Ce dernier porte également une attention particulière à la gestion de la cire lors de son recyclage. Les cadres de corps sont automatiquement écartés du circuit apicole, seules les opercules sont utilisées pour la confection de nouvelles gaufres.
« Suite à l’introduction de gaufres de mauvaise qualité, il faut des années pour rétablir un environnement sain dans les ruches. Je renouvelle deux cadres de corps par an environ, et les anciens sont détruits par le feu, affirme Cyrille. Aujourd’hui, avec le recul, l’introduction d’une cire d’origine inconnue doit s’accompagner obligatoirement d’une traçabilité efficace. »
L’autocontrôle pour suivre la qualité de sa cire
Édouard Clavel mène un cheptel de 500 ruches en région Auvergne-Rhône-Alpes. Il produit entre 200 et 300 kilogrammes de cire d’opercules de hausses par an. Depuis 2016, il réalise des analyses régulièrement pour contrôler la qualité de ses cires avant et après gaufrage à façon.
Dans son système d’exploitation, l’apiculteur a toujours veillé à utiliser sa propre cire. Dès son installation en 2013, il regroupe sa cire avec un autre apiculteur pour avoir un lot suffisant à faire gaufrer. Puis progressivement, il devient autosuffisant.
En 2016, il observe des comportements anormaux dans ses colonies sur un lot de cire gaufrée. Les couvains sont irréguliers et préférentiellement pondus en couvain de mâles.
« Alerté par le réseau, plusieurs témoignages apiculteurs ont fait écho à mes observations. Nous avions fait gaufrer nos cires chez le même prestataire ; c’est alors que j’ai décidé de faire analyser ma cire avant et après gaufrage. J’ai donc envoyer des échantillons pour la recherche de résidus de pesticides et d’éventuelles traces d’adultération, explique Édouard Clavel. Aujourd’hui, les analyses me permettent de m’assurer de la qualité des cires introduites dans mes colonies et d’avoir confiance dans la prestation de mon cirier. »
Contrôler la qualité régulièrement est également un bon moyen d’identifier des points d’amélioration dans la gestion de sa cire. Pour conserver cette exigence, Édouard renouvelle dans chaque colonie trois à quatre cadres de corps par an. Une partie est valorisée sous forme d’essaims réservés à la vente et l’autre partie sort du circuit apicole. Il ne transforme que la cire d’opercules de hausses pour renouveler ses cadres.

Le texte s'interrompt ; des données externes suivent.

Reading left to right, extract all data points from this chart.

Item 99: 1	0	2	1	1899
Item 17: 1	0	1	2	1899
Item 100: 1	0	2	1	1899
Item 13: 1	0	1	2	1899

« L’autocontrôle est également très intéressant pour les informations qu’il renvoie sur ses propres pratiques et l’environnement qui nous entoure. Sur la base des résultats, j’ai pu me rendre compte que la qualité de mes cires était conforme à celle attendue en agriculture biologique. Ainsi, j’ai pu conserver ma cire d’opercules pendant la période de conversion sans avoir à me fournir à l’extérieur », se réjouit l'apiculteur aujourd'hui en production biologique.
Le cadre à jambage pour davantage d'autonomie
Face aux incertitudes liées à la qualité des cires, de plus en plus d’apiculteurs ont recours aux cadres à jambage.
Le cadre à jambage consiste à positionner une traverse en diagonale d’un cadre de corps. Celle-ci devra avoir une section plus faible que les montants du cadre et devra être positionnée pour sa partie haute de sorte à laisser un espace d’environ deux centimètres en dessous de la tête de cadre. Une amorce de cire d’environ un demi-centimètre de large est souvent fixée sous la tête de cadre, mais elle n’est pas indispensable pour que les abeilles bâtissent de nouveaux rayons. Il est recommandé d’introduire ces cadres deux par deux de part et d’autre du couvain. Ainsi les abeilles auront moins tendance à bâtir des rayons dans les cadres avec des cellules à mâles.